Le Tribunal Administratif de Nantes, statuant par ordonnance, constate qu'il n'y a plus lieu de statuer sur le recours en annulation et en injonction. En effet, l'objet du litige a disparu puisque les visas de long séjour initialement refusés aux enfants mineurs ont été délivrés par l'autorité consulaire postérieurement à l'introduction de la requête. Le tribunal applique l'article R. 222-1 du code de justice administrative et condamne néanmoins l'Etat à verser 500 euros au requérant au titre de l'article L. 761-1 du même code pour les frais exposés.
Texte intégral
Vu la procédure suivante :
Par une requête, enregistrée le 10 juin 2024, M. B... A..., agissant en qualité de représentant légal des enfants mineurs E... C... A... et B... D... A..., représenté par Me Metidji-Talbi, demande au tribunal :
1°) d’annuler la décision implicite par laquelle la commission de recours contre les décisions de refus de visa d'entrée en France a rejeté le recours formé contre les décisions de l’autorité consulaire française à Oran (Algérie) du 3 janvier 2024 refusant de délivrer à E... C... A... et B... D... A... des visas de long séjour ainsi que les décisions de l’autorité consulaire ;
2°) d’enjoindre au ministre de l’intérieur de faire délivrer les visas sollicités, dans un délai d’un mois à compter de la notification de la décision à intervenir, sous astreinte de 150 euros par jour de retard ;
3°) de mettre à la charge de l’Etat la somme de 2 000 euros au titre de l’article L. 761-1 du code de justice administrative.
Par un mémoire en défense, enregistré le 21 janvier 2026, le ministre de l’intérieur conclut au non-lieu à statuer sur les conclusions aux fins d’annulation et d’injonction et s’en remet à la sagesse du tribunal concernant le surplus des conclusions de la requête.
Il fait valoir que les visas sollicités ont été délivrés le 13 février 2025.
Vu les autres pièces du dossier.
Vu le code de justice administrative.
Considérant ce qui suit :
Aux termes de l’article R. 222-1 du code de justice administrative : « Les présidents de tribunal administratif (…), les premiers vice-présidents des tribunaux (…) et les présidents de formation de jugement des tribunaux (...) peuvent, par ordonnance : (…) 3 Constater qu’il n’y a pas lieu de statuer sur une requête (…) 5° Statuer sur les requêtes qui ne présentent plus à juger de questions autres que la condamnation prévue à l’article L. 761-1 ou la charge des dépens (…) ».
Il ressort des pièces du dossier que, postérieurement à l’introduction de la requête, l’autorité consulaire française à Alger (Algérie) a délivré, le 13 février 2025, les visas sollicités à E... C... A... et B... D... A.... Ainsi, les décisions attaquées ont implicitement mais nécessairement été retirées.
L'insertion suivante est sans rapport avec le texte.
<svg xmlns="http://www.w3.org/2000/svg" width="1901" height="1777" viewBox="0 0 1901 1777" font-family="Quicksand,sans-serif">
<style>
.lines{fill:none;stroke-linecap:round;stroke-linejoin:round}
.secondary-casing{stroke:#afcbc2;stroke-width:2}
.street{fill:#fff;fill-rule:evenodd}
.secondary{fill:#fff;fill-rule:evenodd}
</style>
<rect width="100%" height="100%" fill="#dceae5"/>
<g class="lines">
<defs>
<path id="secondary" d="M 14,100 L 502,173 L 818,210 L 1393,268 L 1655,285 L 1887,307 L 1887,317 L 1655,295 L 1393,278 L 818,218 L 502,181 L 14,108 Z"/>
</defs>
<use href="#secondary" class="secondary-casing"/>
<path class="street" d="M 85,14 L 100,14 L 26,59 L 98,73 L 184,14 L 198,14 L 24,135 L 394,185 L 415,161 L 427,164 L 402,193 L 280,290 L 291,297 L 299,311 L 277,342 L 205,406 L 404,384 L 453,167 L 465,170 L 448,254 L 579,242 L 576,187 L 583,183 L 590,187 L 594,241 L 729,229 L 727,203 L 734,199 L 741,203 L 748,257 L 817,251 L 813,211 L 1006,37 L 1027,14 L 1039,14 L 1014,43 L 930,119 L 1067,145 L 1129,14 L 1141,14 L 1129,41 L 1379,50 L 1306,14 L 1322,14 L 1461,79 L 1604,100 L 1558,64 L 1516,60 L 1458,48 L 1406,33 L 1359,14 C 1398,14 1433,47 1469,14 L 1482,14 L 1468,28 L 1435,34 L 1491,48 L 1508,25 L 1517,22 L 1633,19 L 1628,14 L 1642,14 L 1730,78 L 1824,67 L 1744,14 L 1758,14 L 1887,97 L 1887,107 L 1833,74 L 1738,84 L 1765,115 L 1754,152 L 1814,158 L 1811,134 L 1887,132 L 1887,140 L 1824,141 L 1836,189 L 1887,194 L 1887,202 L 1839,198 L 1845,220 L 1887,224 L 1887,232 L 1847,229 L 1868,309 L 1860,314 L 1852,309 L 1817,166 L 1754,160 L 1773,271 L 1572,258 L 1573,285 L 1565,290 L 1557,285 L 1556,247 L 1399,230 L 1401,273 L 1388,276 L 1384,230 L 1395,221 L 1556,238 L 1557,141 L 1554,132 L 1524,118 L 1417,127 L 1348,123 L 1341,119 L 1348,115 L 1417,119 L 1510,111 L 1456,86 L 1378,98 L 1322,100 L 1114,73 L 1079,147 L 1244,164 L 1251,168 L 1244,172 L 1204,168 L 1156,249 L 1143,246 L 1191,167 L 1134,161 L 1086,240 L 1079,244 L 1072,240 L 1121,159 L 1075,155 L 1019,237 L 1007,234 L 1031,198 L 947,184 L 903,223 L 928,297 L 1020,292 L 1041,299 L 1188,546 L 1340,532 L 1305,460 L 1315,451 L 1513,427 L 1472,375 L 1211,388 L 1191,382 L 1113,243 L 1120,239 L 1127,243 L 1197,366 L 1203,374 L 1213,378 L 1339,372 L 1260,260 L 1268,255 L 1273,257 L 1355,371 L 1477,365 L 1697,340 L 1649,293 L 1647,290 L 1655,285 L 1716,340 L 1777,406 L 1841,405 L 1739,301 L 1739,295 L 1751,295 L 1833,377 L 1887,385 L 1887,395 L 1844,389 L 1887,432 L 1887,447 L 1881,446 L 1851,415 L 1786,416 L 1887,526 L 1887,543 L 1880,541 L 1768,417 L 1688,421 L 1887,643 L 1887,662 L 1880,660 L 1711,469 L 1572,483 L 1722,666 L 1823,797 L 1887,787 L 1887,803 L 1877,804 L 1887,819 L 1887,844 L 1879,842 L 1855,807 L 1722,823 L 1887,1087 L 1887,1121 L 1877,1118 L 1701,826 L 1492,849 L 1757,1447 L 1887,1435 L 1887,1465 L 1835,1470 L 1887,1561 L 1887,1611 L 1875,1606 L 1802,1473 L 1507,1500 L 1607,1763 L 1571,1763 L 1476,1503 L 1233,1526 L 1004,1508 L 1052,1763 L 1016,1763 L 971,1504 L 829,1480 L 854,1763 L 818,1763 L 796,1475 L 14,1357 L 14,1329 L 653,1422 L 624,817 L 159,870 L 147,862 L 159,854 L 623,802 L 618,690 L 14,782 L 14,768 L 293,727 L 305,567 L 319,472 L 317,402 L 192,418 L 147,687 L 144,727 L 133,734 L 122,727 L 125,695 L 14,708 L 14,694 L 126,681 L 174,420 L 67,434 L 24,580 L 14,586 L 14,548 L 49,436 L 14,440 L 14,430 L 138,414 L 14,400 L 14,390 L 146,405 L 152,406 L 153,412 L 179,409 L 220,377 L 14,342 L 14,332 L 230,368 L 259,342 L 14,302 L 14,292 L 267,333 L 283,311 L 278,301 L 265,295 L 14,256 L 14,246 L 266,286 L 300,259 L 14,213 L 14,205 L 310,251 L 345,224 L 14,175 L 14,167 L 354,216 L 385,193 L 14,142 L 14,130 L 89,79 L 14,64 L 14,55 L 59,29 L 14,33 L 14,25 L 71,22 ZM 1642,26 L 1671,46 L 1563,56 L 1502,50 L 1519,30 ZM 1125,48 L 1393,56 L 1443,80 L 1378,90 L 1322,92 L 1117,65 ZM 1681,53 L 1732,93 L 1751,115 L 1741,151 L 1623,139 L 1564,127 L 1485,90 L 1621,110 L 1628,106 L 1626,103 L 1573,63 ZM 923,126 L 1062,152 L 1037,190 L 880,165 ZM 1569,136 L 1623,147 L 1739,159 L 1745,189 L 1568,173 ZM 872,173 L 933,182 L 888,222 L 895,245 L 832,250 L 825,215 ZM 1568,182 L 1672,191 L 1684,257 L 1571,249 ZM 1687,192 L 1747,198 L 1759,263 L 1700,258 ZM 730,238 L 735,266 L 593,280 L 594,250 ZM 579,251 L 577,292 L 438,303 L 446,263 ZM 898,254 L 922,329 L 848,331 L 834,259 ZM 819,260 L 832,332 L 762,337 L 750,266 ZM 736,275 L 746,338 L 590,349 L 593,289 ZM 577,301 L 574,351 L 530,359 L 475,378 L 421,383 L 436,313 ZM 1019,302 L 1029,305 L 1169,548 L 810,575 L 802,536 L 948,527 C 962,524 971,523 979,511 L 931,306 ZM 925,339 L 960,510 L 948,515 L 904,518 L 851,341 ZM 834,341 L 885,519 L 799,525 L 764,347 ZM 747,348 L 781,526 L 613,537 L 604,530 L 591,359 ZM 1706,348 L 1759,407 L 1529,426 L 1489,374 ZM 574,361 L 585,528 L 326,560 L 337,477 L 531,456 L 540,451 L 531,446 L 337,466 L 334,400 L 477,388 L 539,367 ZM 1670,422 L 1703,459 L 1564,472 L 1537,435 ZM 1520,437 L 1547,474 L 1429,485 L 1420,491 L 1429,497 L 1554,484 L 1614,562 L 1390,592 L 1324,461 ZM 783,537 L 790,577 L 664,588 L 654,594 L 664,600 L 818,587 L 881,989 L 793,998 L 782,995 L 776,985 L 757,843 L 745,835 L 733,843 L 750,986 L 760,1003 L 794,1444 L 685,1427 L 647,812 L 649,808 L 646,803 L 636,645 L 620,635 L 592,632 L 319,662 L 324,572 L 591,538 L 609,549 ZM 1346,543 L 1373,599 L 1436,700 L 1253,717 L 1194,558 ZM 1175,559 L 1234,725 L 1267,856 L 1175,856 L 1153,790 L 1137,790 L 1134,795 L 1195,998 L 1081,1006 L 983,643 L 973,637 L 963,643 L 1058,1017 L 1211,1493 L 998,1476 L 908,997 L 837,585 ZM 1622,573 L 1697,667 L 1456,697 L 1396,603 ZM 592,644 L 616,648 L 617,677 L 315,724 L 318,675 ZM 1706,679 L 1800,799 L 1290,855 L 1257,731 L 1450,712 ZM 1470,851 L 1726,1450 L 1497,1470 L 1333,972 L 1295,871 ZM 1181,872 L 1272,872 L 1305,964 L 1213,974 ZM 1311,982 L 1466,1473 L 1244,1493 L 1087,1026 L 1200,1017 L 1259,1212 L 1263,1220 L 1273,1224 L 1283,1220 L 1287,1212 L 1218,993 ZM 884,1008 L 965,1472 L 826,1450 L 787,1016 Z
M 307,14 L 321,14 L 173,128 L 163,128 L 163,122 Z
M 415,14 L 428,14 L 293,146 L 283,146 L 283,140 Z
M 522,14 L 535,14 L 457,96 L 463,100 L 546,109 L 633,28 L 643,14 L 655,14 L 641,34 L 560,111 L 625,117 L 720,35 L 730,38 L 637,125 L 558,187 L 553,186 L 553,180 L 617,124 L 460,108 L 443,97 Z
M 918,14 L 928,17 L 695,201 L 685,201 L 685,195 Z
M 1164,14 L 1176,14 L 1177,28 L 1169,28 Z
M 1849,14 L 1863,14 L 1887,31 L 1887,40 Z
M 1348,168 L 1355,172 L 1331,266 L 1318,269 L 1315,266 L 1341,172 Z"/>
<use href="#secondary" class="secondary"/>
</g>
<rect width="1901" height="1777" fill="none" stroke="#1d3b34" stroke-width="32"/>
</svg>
Dans ces conditions, les conclusions de M. A... aux fins d’annulation et d’injonction sous astreinte sont devenues sans objet. Il n’y a, dès lors, plus lieu d’y statuer.
Il y a lieu, dans les circonstances de l’espèce, de mettre à la charge de l’Etat la somme de 500 euros au titre des frais exposés par M. A... et non compris dans les dépens.
O R D O N N E :
Article 1er : Il n’y a pas lieu de statuer sur les conclusions de M. A... aux fins d’annulation et d’injonction sous astreinte.
Article 2 : L’Etat versera à M. A... la somme de 500 euros en application des dispositions de l’article L. 761-1 du code de justice administrative.
Article 3 : La présente ordonnance sera notifiée à M. B... A... et au ministre de l’intérieur.
Fait à Nantes, le 13 février 2026.
La présidente,
P. Picquet
La République mande et ordonne au ministre de l’intérieur en ce qui le concerne ou à tous commissaires de justice à ce requis en ce qui concerne les voies de droit commun contre les parties privées, de pourvoir à l’exécution de la présente décision.